● TASKS FOR THIS EXERCISE:
A) Using the dive trip account, say yes or no to each statement and quote the words of the account that decide it: (i) The night dive was the writer's favourite dive. (ii) The pyjamas pirate night was held on the last night on the boat. (iii) The dive on the following morning was at 6 am.
B) Reproduce the stretch of the dive trip account from "The last night" through "old days :).".
C) Continue the account of the Great Barrier Reef dive trip, picking up after its last sentence.

Split Bommie (Opal Reef; 16°13.97 S, 145°51.88 E)


My favourite spots from the above were the ones on Ribbon Reef No 3. Night dive was probably the worse, as the visibility was bad and we only saw, apart from other divers, a prawn and a giant clam. Apparently if you happen to put a foot or hand into it you are risking of not being able to pull it out easily. I didn’t want to test it though :).


The last night on the boat we celebrated 2 birthdays (of the crew) and had a pyjamas pirate night. People had fun of making up the costumes from whatever clothes they brought and some were quite inventive.


Later we played games which went into the late night, and getting up for 6 am dive next morning was a tough business :). This reminded me on Underwater Club dive trips of old days :).

● DATA PROVIDED:
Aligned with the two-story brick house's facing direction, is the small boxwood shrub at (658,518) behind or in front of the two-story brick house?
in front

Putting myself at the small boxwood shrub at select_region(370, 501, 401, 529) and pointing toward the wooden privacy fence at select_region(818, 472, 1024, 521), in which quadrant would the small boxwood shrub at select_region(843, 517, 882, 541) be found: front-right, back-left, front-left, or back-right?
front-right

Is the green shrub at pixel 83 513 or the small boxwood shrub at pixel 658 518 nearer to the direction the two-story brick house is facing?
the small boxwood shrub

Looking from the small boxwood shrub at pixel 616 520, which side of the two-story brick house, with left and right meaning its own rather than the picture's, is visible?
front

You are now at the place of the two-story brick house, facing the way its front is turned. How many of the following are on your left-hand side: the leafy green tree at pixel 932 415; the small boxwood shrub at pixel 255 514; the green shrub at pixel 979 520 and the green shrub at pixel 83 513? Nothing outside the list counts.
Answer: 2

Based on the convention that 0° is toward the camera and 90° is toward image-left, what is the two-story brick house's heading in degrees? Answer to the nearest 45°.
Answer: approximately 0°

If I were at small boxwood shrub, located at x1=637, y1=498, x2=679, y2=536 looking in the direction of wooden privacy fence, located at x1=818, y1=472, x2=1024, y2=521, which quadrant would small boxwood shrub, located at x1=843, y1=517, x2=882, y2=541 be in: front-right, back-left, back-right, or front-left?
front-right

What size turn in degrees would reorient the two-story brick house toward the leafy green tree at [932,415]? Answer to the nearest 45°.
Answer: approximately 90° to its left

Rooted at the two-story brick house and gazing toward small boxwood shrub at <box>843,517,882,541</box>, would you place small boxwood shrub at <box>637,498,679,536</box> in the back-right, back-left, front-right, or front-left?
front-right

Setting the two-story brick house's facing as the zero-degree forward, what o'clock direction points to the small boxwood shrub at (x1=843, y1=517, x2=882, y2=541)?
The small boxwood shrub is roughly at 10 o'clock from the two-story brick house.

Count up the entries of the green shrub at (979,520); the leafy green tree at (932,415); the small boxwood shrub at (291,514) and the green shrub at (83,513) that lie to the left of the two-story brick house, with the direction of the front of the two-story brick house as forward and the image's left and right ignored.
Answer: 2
...
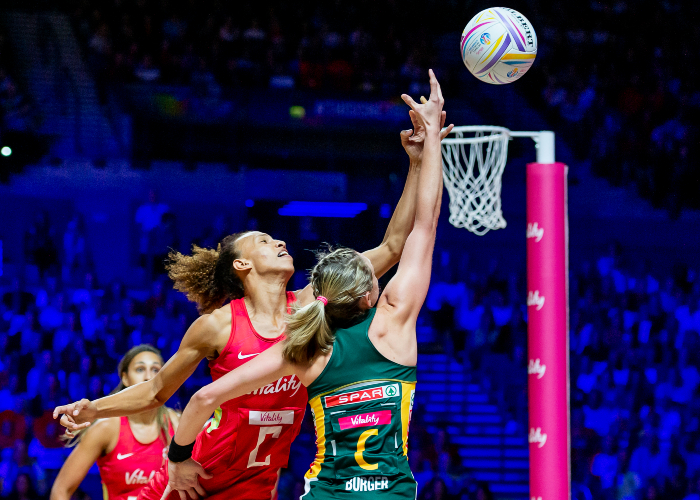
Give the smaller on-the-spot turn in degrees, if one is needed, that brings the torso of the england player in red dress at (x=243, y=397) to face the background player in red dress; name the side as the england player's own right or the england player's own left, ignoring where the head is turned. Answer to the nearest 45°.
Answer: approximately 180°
...
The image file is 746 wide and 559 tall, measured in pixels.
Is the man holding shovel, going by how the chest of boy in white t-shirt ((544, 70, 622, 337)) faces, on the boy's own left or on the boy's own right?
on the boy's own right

● ANSWERS BY ITEM NUMBER:
A)
(i) No: "Night dive was probably the worse"
(ii) Yes: "The last night on the boat we celebrated 2 birthdays (of the crew) and had a pyjamas pirate night."
(iii) Yes: "getting up for 6 am dive next morning was a tough business"

B)
The last night on the boat we celebrated 2 birthdays (of the crew) and had a pyjamas pirate night. People had fun of making up the costumes from whatever clothes they brought and some were quite inventive.


Later we played games which went into the late night, and getting up for 6 am dive next morning was a tough business :). This reminded me on Underwater Club dive trips of old days :).

C)
We arrived back to Townsville at 1 pm and we happy to find a supermarket trolley: the dive gear is very heavy since it is wet and the distance to the marina is not long enough for taxi to give us a ride.

It’s Gonzie’s birthday today and I took him out for a nice seafood lunch in the waterfront restaurant.

In the evening I went to supermarket to do our next big shopping and had trouble finding a taxi that would take this to the boat.


P.S.: In photo collage for this page a few photos of Steven J Tait, the trip photographer, had been used.





Potato Cod 

Getting ready to watch cod feeding (Steve’s photo)

Cod feeding. Sea basses turn red in frenzy, also note their mean face expressions :)

Osprey Reef. Gonzie found Nemo! (Steve’s photo)

Shark feeding at Osprey Reef. You can spot the divers sitting in a circle by their bubbles. (Steve’s photo)

Shark feeding at Osprey Reef

Coral –predator at Steve’s Bommie


 Anemone fish at Osprey Reef

Gorgonian fan in Osprey Reef

I’m hiding behind Gorgonian fan (Temple of Doom)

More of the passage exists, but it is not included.